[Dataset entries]
....

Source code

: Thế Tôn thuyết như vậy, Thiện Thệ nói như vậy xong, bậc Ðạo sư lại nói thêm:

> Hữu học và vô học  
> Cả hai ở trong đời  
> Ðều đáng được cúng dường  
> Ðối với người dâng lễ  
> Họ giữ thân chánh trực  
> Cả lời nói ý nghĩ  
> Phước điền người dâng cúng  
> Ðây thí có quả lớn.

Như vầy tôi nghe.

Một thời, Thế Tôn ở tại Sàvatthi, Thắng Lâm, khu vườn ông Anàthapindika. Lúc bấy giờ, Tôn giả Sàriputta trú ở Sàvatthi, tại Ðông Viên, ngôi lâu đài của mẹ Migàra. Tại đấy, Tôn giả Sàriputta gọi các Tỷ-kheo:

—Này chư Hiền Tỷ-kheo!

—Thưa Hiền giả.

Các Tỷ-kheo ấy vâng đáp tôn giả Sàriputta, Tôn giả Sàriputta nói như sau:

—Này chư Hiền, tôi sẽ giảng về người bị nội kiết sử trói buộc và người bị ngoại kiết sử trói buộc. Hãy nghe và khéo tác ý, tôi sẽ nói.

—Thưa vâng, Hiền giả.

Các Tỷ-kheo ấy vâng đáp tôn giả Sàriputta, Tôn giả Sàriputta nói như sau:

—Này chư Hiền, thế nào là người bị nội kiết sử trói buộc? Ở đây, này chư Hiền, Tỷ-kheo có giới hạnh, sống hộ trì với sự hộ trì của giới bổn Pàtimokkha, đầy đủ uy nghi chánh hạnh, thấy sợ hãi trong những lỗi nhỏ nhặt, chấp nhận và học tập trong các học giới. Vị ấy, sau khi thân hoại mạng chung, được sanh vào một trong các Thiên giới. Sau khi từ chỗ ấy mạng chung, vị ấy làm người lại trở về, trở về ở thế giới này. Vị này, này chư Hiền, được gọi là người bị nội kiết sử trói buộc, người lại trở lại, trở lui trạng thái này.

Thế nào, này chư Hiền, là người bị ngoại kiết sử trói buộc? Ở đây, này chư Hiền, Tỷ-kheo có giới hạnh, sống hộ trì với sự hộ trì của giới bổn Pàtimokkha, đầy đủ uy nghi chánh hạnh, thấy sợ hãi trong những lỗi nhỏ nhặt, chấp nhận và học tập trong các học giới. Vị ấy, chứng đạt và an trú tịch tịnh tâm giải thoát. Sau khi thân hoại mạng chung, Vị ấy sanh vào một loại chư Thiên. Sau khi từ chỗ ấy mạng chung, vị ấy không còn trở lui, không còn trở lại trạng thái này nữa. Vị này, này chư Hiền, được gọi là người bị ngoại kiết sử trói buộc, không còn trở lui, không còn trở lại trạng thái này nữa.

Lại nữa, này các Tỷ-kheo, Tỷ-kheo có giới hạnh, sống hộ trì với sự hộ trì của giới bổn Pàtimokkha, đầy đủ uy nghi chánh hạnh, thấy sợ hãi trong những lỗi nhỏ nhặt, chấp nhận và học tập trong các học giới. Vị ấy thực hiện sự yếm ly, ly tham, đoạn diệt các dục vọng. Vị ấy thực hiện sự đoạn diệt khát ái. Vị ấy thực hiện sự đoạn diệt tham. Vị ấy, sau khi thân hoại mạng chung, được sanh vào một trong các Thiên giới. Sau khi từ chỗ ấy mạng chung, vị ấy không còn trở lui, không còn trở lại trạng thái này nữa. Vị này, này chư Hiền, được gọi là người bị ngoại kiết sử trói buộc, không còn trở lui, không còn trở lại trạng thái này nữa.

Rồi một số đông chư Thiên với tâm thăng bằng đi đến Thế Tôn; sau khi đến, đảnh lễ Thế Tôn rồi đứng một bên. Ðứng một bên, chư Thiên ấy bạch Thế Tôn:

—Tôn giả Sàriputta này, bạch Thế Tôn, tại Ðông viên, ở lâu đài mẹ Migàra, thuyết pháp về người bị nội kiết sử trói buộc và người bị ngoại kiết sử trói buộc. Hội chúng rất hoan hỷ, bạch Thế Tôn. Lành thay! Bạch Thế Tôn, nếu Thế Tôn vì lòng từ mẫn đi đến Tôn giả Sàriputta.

....

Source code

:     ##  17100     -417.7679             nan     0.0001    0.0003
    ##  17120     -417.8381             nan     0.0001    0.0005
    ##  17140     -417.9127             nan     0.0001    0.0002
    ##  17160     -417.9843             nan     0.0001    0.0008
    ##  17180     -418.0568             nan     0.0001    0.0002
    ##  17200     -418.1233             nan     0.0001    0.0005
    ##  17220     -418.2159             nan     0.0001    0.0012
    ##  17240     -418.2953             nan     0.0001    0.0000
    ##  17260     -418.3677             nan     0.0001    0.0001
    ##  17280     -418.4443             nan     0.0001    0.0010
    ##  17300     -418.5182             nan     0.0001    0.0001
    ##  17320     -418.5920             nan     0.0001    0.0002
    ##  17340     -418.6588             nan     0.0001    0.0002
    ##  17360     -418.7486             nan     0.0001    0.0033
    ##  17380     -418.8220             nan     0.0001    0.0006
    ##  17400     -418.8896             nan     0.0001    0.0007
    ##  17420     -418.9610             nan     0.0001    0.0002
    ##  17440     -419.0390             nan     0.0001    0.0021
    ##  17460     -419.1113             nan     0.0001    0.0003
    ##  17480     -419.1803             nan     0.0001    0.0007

....

Extract each line in the entries above that contains the word "Sàriputta".

Một thời, Thế Tôn ở tại Sàvatthi, Thắng Lâm, khu vườn ông Anàthapindika. Lúc bấy giờ, Tôn giả Sàriputta trú ở Sàvatthi, tại Ðông Viên, ngôi lâu đài của mẹ Migàra. Tại đấy, Tôn giả Sàriputta gọi các Tỷ-kheo:
Các Tỷ-kheo ấy vâng đáp tôn giả Sàriputta, Tôn giả Sàriputta nói như sau:
Các Tỷ-kheo ấy vâng đáp tôn giả Sàriputta, Tôn giả Sàriputta nói như sau:
—Tôn giả Sàriputta này, bạch Thế Tôn, tại Ðông viên, ở lâu đài mẹ Migàra, thuyết pháp về người bị nội kiết sử trói buộc và người bị ngoại kiết sử trói buộc. Hội chúng rất hoan hỷ, bạch Thế Tôn. Lành thay! Bạch Thế Tôn, nếu Thế Tôn vì lòng từ mẫn đi đến Tôn giả Sàriputta.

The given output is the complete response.